▸ Stored dataset items
--- START ---
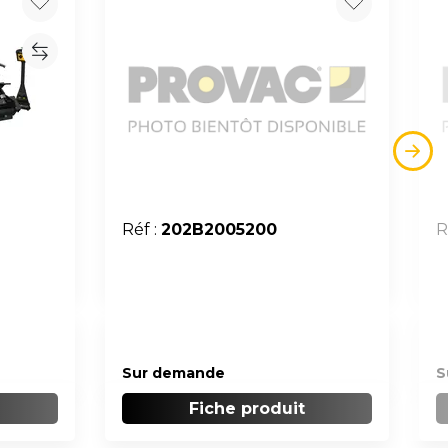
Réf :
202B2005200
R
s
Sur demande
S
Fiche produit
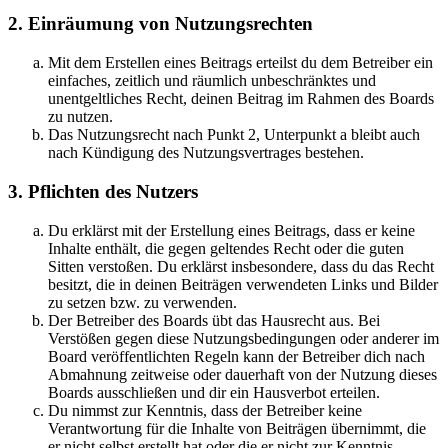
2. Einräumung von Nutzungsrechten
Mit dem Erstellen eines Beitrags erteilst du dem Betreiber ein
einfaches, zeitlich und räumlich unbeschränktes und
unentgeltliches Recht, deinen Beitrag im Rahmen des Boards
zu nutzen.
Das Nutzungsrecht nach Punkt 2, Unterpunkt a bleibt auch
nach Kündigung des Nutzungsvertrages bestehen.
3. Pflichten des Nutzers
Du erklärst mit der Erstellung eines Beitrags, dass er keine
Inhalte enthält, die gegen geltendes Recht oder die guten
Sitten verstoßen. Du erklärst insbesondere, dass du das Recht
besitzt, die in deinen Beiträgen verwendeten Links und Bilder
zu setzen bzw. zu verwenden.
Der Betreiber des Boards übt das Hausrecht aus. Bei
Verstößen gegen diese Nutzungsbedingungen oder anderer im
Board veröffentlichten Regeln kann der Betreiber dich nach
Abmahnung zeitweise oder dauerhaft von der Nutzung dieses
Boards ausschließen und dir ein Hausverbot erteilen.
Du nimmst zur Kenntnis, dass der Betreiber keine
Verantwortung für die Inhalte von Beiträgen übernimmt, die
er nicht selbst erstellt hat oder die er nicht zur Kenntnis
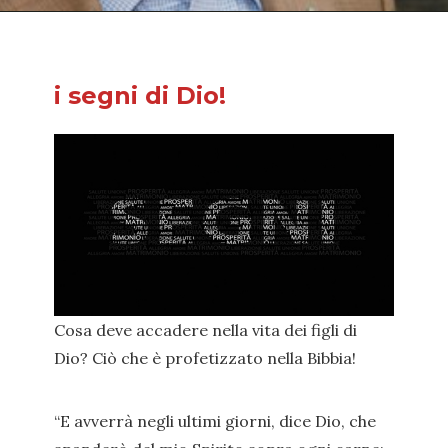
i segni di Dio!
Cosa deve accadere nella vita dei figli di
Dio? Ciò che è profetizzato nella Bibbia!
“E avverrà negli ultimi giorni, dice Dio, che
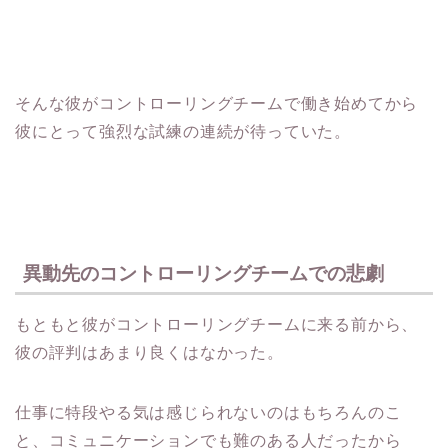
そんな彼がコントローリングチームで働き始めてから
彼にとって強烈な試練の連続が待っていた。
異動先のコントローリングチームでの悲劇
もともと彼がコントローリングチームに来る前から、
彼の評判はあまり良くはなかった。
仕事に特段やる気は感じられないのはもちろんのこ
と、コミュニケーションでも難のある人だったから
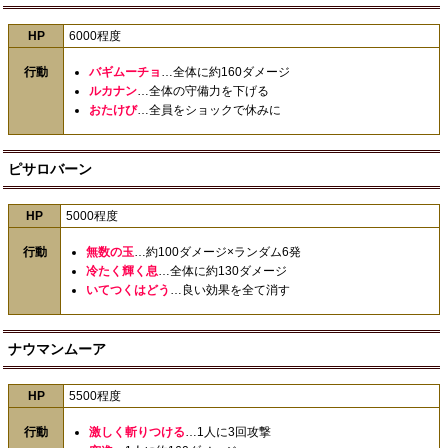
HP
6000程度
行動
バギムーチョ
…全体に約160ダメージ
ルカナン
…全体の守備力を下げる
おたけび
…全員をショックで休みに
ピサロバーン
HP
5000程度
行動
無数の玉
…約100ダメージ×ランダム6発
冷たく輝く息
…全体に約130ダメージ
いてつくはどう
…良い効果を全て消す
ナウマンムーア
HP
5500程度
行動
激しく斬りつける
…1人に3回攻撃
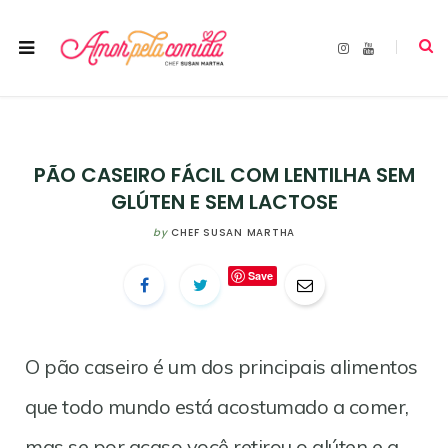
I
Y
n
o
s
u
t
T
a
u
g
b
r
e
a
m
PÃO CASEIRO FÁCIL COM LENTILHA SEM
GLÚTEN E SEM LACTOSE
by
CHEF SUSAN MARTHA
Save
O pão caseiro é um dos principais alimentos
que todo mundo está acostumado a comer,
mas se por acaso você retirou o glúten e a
--- END ---
--- START ---
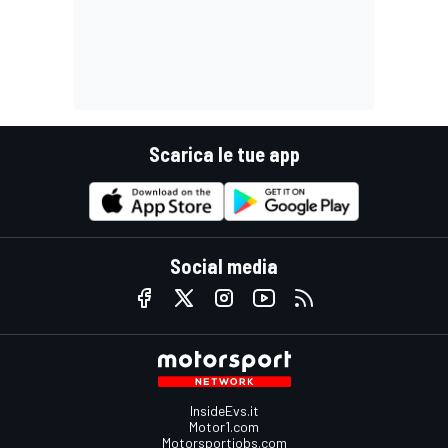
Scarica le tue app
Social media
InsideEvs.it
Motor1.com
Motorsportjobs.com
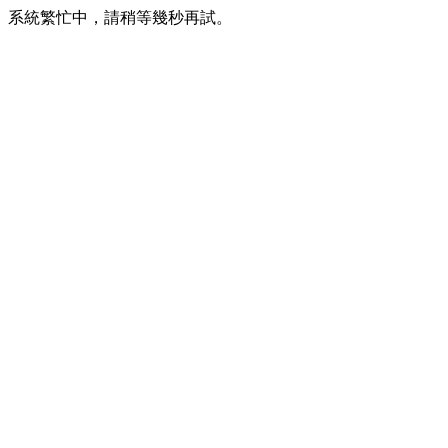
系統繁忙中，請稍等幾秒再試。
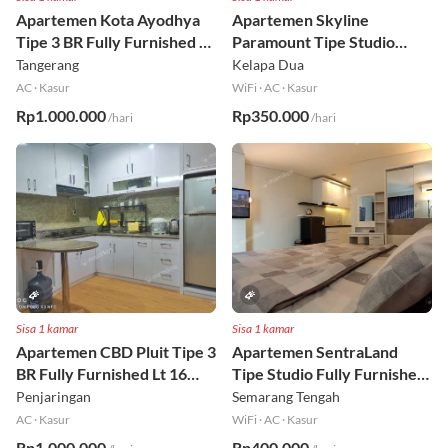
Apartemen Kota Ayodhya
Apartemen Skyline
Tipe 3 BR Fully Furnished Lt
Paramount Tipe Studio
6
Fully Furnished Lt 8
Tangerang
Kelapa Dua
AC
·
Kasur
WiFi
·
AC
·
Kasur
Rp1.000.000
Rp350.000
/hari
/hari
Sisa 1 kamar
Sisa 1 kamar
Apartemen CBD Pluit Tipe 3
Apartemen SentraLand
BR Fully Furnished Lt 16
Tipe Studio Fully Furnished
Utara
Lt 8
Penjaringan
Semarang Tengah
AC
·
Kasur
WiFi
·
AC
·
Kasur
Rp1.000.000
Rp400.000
--- END ---
--- START ---
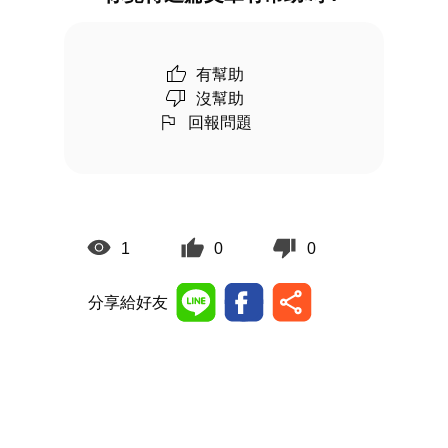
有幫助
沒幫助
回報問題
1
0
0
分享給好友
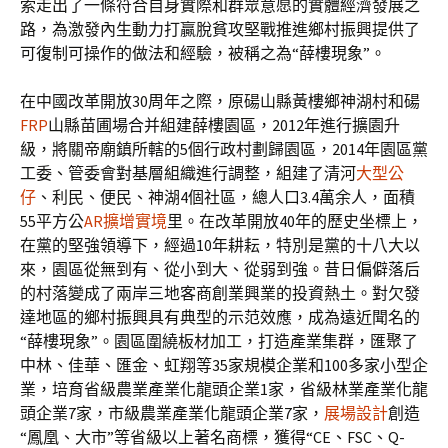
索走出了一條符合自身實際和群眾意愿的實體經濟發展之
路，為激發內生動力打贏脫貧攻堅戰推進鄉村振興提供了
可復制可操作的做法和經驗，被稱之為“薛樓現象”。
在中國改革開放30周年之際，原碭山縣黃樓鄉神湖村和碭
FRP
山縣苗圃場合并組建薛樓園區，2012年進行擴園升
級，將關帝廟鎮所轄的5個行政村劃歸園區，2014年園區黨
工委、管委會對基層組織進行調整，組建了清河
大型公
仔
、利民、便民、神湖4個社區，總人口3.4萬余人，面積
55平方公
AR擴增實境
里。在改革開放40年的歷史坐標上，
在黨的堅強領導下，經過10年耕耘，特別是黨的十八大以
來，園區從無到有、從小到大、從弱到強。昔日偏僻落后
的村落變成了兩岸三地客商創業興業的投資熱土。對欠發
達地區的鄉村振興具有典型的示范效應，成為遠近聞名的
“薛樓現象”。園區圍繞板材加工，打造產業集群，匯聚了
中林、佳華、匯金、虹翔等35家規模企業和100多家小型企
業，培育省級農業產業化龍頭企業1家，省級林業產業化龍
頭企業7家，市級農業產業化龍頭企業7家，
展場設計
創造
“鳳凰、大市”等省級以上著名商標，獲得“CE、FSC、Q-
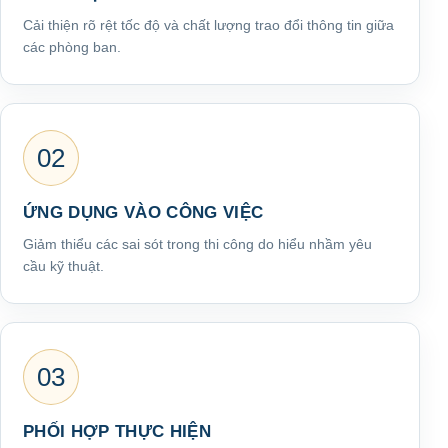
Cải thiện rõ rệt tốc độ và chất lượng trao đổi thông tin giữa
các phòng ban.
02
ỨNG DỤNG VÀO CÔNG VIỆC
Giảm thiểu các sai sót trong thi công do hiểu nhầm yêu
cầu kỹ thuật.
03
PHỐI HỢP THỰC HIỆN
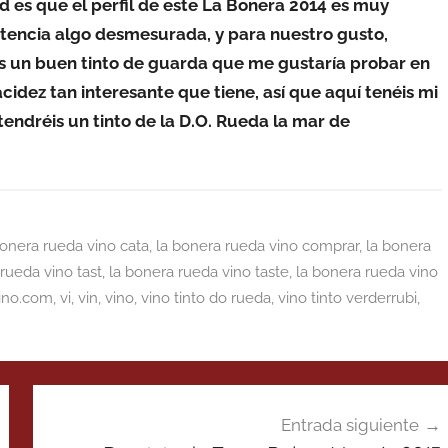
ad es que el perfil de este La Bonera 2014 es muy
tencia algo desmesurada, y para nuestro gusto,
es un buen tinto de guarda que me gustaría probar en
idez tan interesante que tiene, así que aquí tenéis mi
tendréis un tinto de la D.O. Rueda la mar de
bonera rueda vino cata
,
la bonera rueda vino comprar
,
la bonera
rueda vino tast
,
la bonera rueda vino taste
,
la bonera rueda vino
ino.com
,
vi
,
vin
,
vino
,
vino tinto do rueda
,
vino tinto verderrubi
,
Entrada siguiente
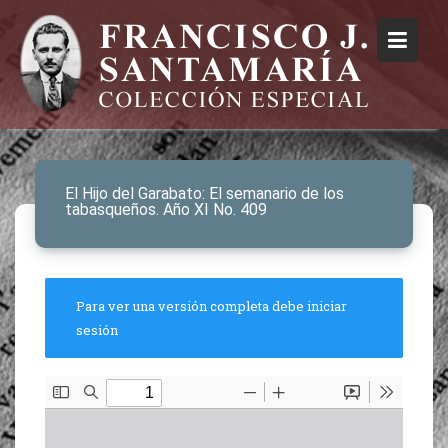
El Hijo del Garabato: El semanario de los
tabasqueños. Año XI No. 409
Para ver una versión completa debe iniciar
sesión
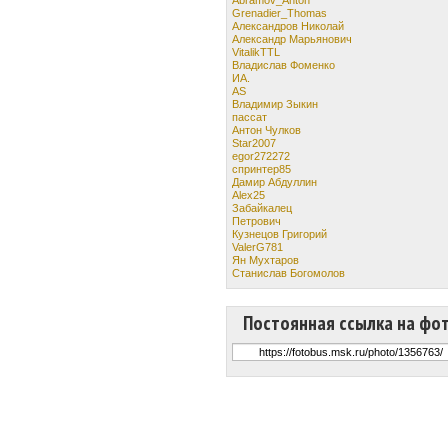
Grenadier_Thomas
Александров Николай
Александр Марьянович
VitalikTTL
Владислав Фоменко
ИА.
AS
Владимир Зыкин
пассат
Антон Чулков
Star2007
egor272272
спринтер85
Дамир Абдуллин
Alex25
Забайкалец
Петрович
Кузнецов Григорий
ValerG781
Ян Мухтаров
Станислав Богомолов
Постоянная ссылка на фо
--- END ---
▸ ASSIGNMENT
Return the lines of data from the line containing "索走出了一條符合自身實際和群眾意愿的實體經濟發展之" through the line containing "Постоянная ссылка на фо", inclusive, reproduced word for word. Leave the pictures out of your answer.

▸ COMPLETED TASK
索走出了一條符合自身實際和群眾意愿的實體經濟發展之
路，為激發內生動力打贏脫貧攻堅戰推進鄉村振興提供了
可復制可操作的做法和經驗，被稱之為“薛樓現象”。
在中國改革開放30周年之際，原碭山縣黃樓鄉神湖村和碭
FRP
山縣苗圃場合并組建薛樓園區，2012年進行擴園升
級，將關帝廟鎮所轄的5個行政村劃歸園區，2014年園區黨
工委、管委會對基層組織進行調整，組建了清河
大型公
仔
、利民、便民、神湖4個社區，總人口3.4萬余人，面積
55平方公
AR擴增實境
里。在改革開放40年的歷史坐標上，
在黨的堅強領導下，經過10年耕耘，特別是黨的十八大以
來，園區從無到有、從小到大、從弱到強。昔日偏僻落后
的村落變成了兩岸三地客商創業興業的投資熱土。對欠發
達地區的鄉村振興具有典型的示范效應，成為遠近聞名的
“薛樓現象”。園區圍繞板材加工，打造產業集群，匯聚了
中林、佳華、匯金、虹翔等35家規模企業和100多家小型企
業，培育省級農業產業化龍頭企業1家，省級林業產業化龍
頭企業7家，市級農業產業化龍頭企業7家，
展場設計
創造
“鳳凰、大市”等省級以上著名商標，獲得“CE、FSC、Q-
Cải thiện rõ rệt tốc độ và chất lượng trao đổi thông tin giữa
các phòng ban.
02
ỨNG DỤNG VÀO CÔNG VIỆC
Giảm thiểu các sai sót trong thi công do hiểu nhầm yêu
cầu kỹ thuật.
03
PHỐI HỢP THỰC HIỆN
ad es que el perfil de este La Bonera 2014 es muy
tencia algo desmesurada, y para nuestro gusto,
es un buen tinto de guarda que me gustaría probar en
idez tan interesante que tiene, así que aquí tenéis mi
tendréis un tinto de la D.O. Rueda la mar de
bonera rueda vino cata
,
la bonera rueda vino comprar
,
la bonera
rueda vino tast
,
la bonera rueda vino taste
,
la bonera rueda vino
ino.com
,
vi
,
vin
,
vino
,
vino tinto do rueda
,
vino tinto verderrubi
,
Entrada siguiente
El Hijo del Garabato: El semanario de los
tabasqueños. Año XI No. 409
Para ver una versión completa debe iniciar
sesión
Grenadier_Thomas
Александров Николай
Александр Марьянович
VitalikTTL
Владислав Фоменко
ИА.
AS
Владимир Зыкин
пассат
Антон Чулков
Star2007
egor272272
спринтер85
Дамир Абдуллин
Alex25
Забайкалец
Петрович
Кузнецов Григорий
ValerG781
Ян Мухтаров
Станислав Богомолов
Постоянная ссылка на фо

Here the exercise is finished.